Reinitializing PySpark
Sometimes I look at the code I’ve written and I know I’m going to hell.
At $WORK I encountered a weird bug - some tests that relied on pyspark for
executing SQL were failing. The failure mode was the following message:
java.lang.IllegalArgumentException: Cannot initialize FileIO implementation org.apache.iceberg.aws.s3.S3FileIO: Cannot find constructor for interface org.apache.iceberg.io.FileIO
This was odd, because the code we used to create the SparkSession instance
looked like this:
SparkSession.builder.appName("foo")
.config(
"spark.jars.packages",
"org.apache.iceberg:iceberg-spark-runtime-3.4_2.12:1.5.2,"
"software.amazon.awssdk:bundle:2.19.13,"
"software.amazon.awssdk:url-connection-client:2.19.13,",
)
...
.getOrCreate()
We’re definitely including the right set of jars to provide S3FileIO so what
gives?

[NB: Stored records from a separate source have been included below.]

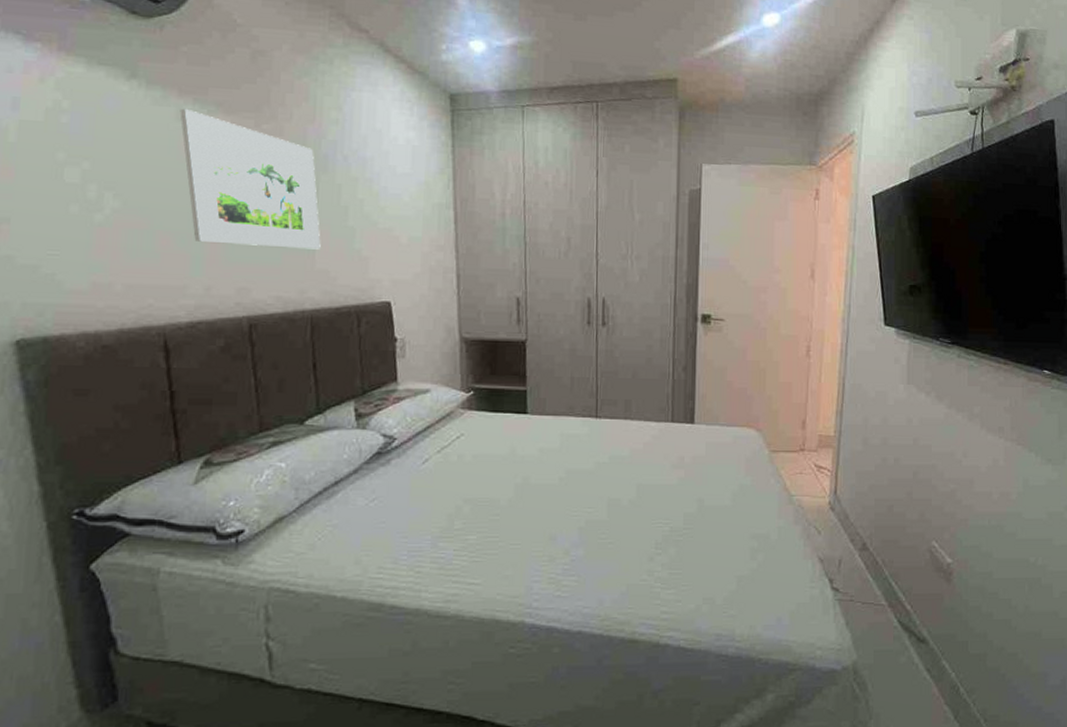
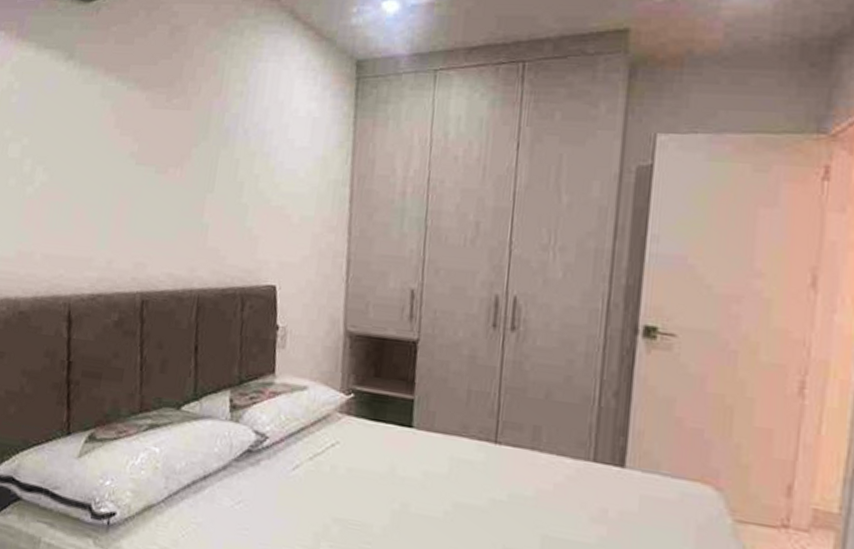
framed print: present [179,108,321,250] -> none [103,85,217,227]

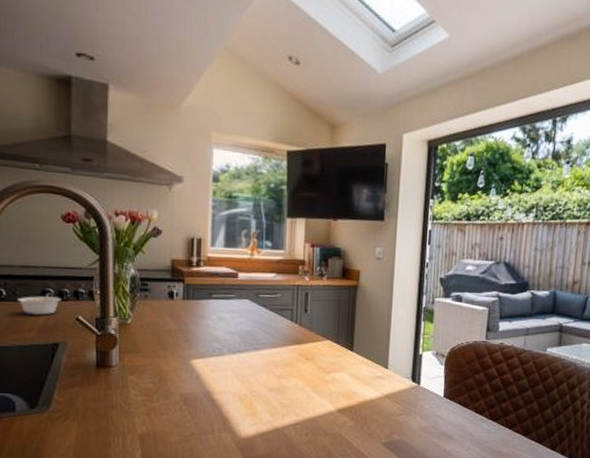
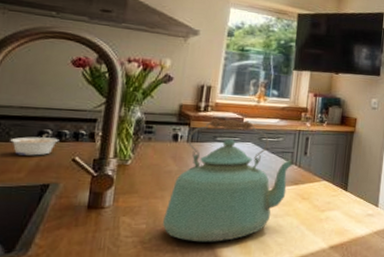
kettle: none [167,274,296,403] -> present [162,119,295,242]

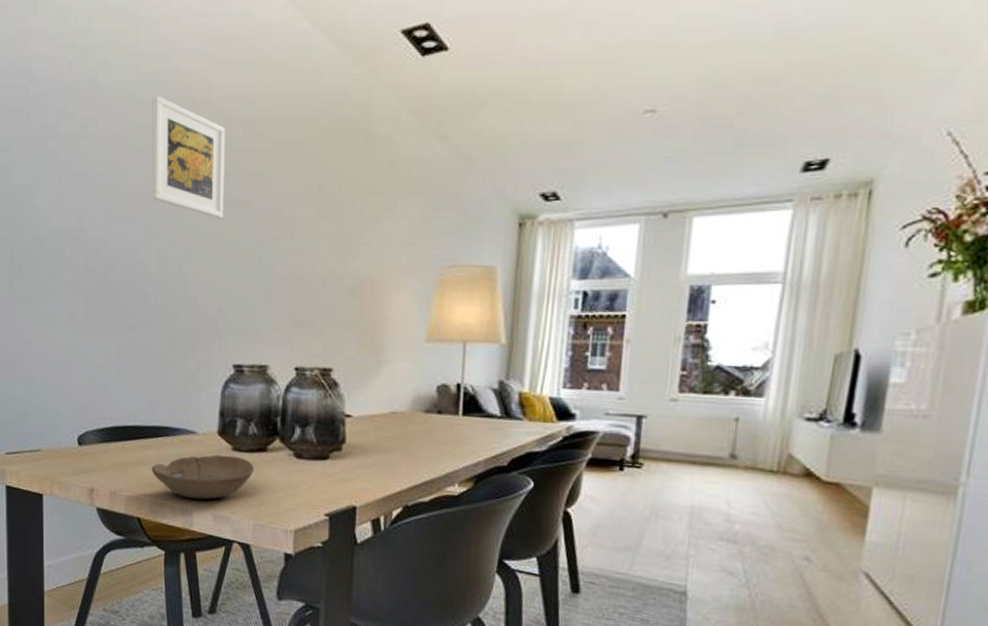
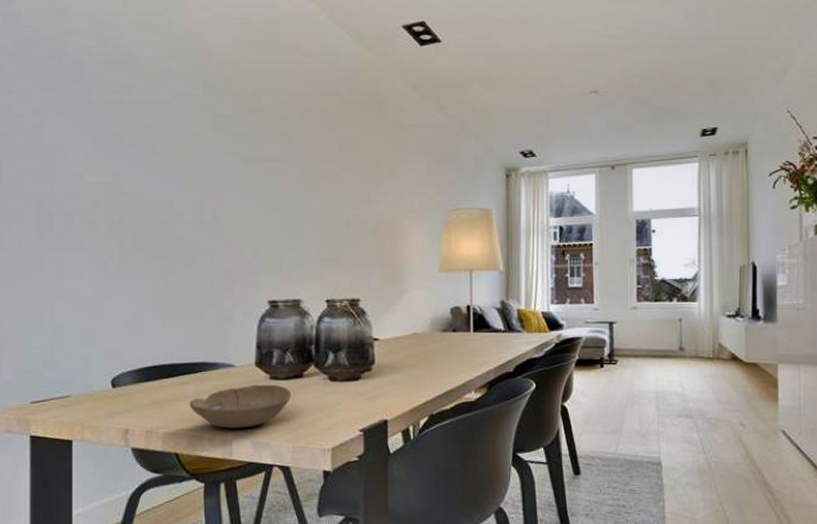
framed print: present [152,95,226,219] -> none [186,68,256,173]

After poking around I realized that the culprit wasn’t the setup for this
particular test, but the test before it, which did:
SparkSession.builder.appName("bar")
.config(
"spark.jars.packages",
"org.apache.iceberg:iceberg-spark-runtime-3.4_2.12:1.5.2"
)
...
.getOrCreate()
This lead me to the extremely fun realization that getOrCreate will do exactly
what it says - it will always try to get an existing instance, even if the
configuration differs. Looking around online, I found other reports matching the
same behavior, and a general sense of defeat - having differing configurations
in pyspark is simply a no-go. Even if you stop an existing session, the
underlying JVM process will live on until the python process ends, and future
SparkSession.Builders will not be able to change the set of jars. While for
our particular usecase, it was okay to just use the super set of jars
everywhere, I couldn’t help but feel like there must be a way to reset the state
and create a totally new instance. After a bit of poking, I found one:
from pyspark import SparkContext
if SparkContext._gateway:
SparkContext._gateway.proc.kill()
SparkContext._gateway = None
SparkContext._jvm = None
…so cursed. This will invalidate all existing references to sessions, and will do weird things if you have an sessions that aren’t stopped, so use at your own risk.